EXTRAIT DU TEXTE —
■ ■ ■ ■ ■ ■ ■

EN BORDURE DU SCORFF A LA VILLE EN BOIS

(aux XVIIe & XVIIIe siècles)

   Daniel Faurie

La ville en Bois- Lorient

                                      

 

 

Il fallait coucher sur un flanc le navire pour accéder sous la ligne de flottaison et faire à partir de radeaux de carénage les travaux sur la coque: calfatage, réparations diverses.

            Tandis que la construction navale prend tout son essor le long du Scorff au chantier de la Compagnie des Indes, il est une extension qui s’installe entre la chapelle Saint-Christophe et l’Arsenal  sur la rive droite du fleuve. Cet emplacement prendra pour noms Le Blanc, Le Bois du Blanc, La Ville en Bois, Douar ar Blank, en breton pour annoncer la Terre de Le Blanc, nous avons aussi Les Rochers de la Faouëdie, et le nom savoureux  de La Potée de Beurre, sur laquelle le viaduc du chemin de fer viendra prendre appui.

■ ■ ■ ■ ■ ■ ■

CONSIGNE —
Rédigez la suite du texte sur la Ville en Bois, à Lorient, en partant de sa dernière phrase. Le matériel qui suit n'est pas nécessaire.

ENTRÉES —

■ ■ ■ ■ ■ ■ ■

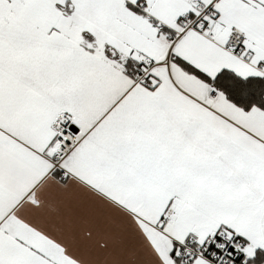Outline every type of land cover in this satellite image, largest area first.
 <instances>
[{
	"label": "snow or ice",
	"instance_id": "6c2138e0",
	"mask_svg": "<svg viewBox=\"0 0 264 264\" xmlns=\"http://www.w3.org/2000/svg\"><path fill=\"white\" fill-rule=\"evenodd\" d=\"M0 264H264V0H0Z\"/></svg>",
	"mask_w": 264,
	"mask_h": 264
}]
</instances>
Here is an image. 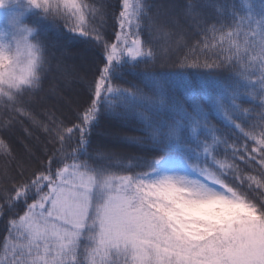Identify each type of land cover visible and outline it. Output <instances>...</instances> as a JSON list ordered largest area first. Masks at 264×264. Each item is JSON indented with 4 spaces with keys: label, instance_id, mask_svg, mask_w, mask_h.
I'll use <instances>...</instances> for the list:
<instances>
[{
    "label": "snow or ice",
    "instance_id": "snow-or-ice-1",
    "mask_svg": "<svg viewBox=\"0 0 264 264\" xmlns=\"http://www.w3.org/2000/svg\"><path fill=\"white\" fill-rule=\"evenodd\" d=\"M0 264H264V0H0Z\"/></svg>",
    "mask_w": 264,
    "mask_h": 264
}]
</instances>
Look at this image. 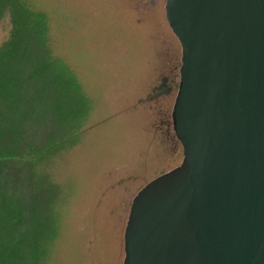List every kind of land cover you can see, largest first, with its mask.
<instances>
[{"label":"water","instance_id":"water-1","mask_svg":"<svg viewBox=\"0 0 264 264\" xmlns=\"http://www.w3.org/2000/svg\"><path fill=\"white\" fill-rule=\"evenodd\" d=\"M175 169L133 198L122 264H264V0H165Z\"/></svg>","mask_w":264,"mask_h":264},{"label":"rangeland","instance_id":"rangeland-1","mask_svg":"<svg viewBox=\"0 0 264 264\" xmlns=\"http://www.w3.org/2000/svg\"><path fill=\"white\" fill-rule=\"evenodd\" d=\"M30 1L91 106L77 145L41 171L59 227L46 264H122L133 198L182 161L171 125L181 47L165 0ZM7 33L1 22L0 43Z\"/></svg>","mask_w":264,"mask_h":264},{"label":"trees","instance_id":"trees-1","mask_svg":"<svg viewBox=\"0 0 264 264\" xmlns=\"http://www.w3.org/2000/svg\"><path fill=\"white\" fill-rule=\"evenodd\" d=\"M4 21L8 33L0 43V264H46L59 227L50 202L42 200L41 171L77 145L91 106L72 70L52 53L44 12L30 0H0V23Z\"/></svg>","mask_w":264,"mask_h":264}]
</instances>
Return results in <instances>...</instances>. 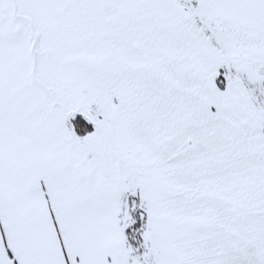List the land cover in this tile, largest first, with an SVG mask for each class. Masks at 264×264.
I'll list each match as a JSON object with an SVG mask.
<instances>
[{
    "label": "snow or ice",
    "instance_id": "obj_1",
    "mask_svg": "<svg viewBox=\"0 0 264 264\" xmlns=\"http://www.w3.org/2000/svg\"><path fill=\"white\" fill-rule=\"evenodd\" d=\"M0 264H264V0H0Z\"/></svg>",
    "mask_w": 264,
    "mask_h": 264
}]
</instances>
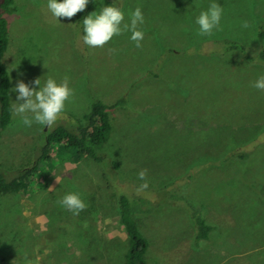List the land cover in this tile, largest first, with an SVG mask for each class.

■ ■ ■ ■ ■ ■ ■

RÉPONSE —
Dès le 21 octobre 1699, Nicolas Charmoy, directeur des Compagnies de L’Isle et des côtes de Saint-Domingue, achète  un terrain à Dondel pour y installer un port et un chantier naval. De là partirent entre 1699 et 1716, chaque année des bateaux chargés de 100 blancs et 200 noirs pour coloniser l’île de Saint-Domingue. La Cie de Saint-Domingue se retira au Port-Louis, et c’est à la liquidation que Joseph Le Blanc acheta le terrain en landes et pâturages et avec un bois de hautes futaies, voilà comment était notre quartier. Notons au passage que ce Le Blanc Joseph à une rue dans notre petite communauté, celui-ci fut officier dans la Royale, écrivain, ambassadeur.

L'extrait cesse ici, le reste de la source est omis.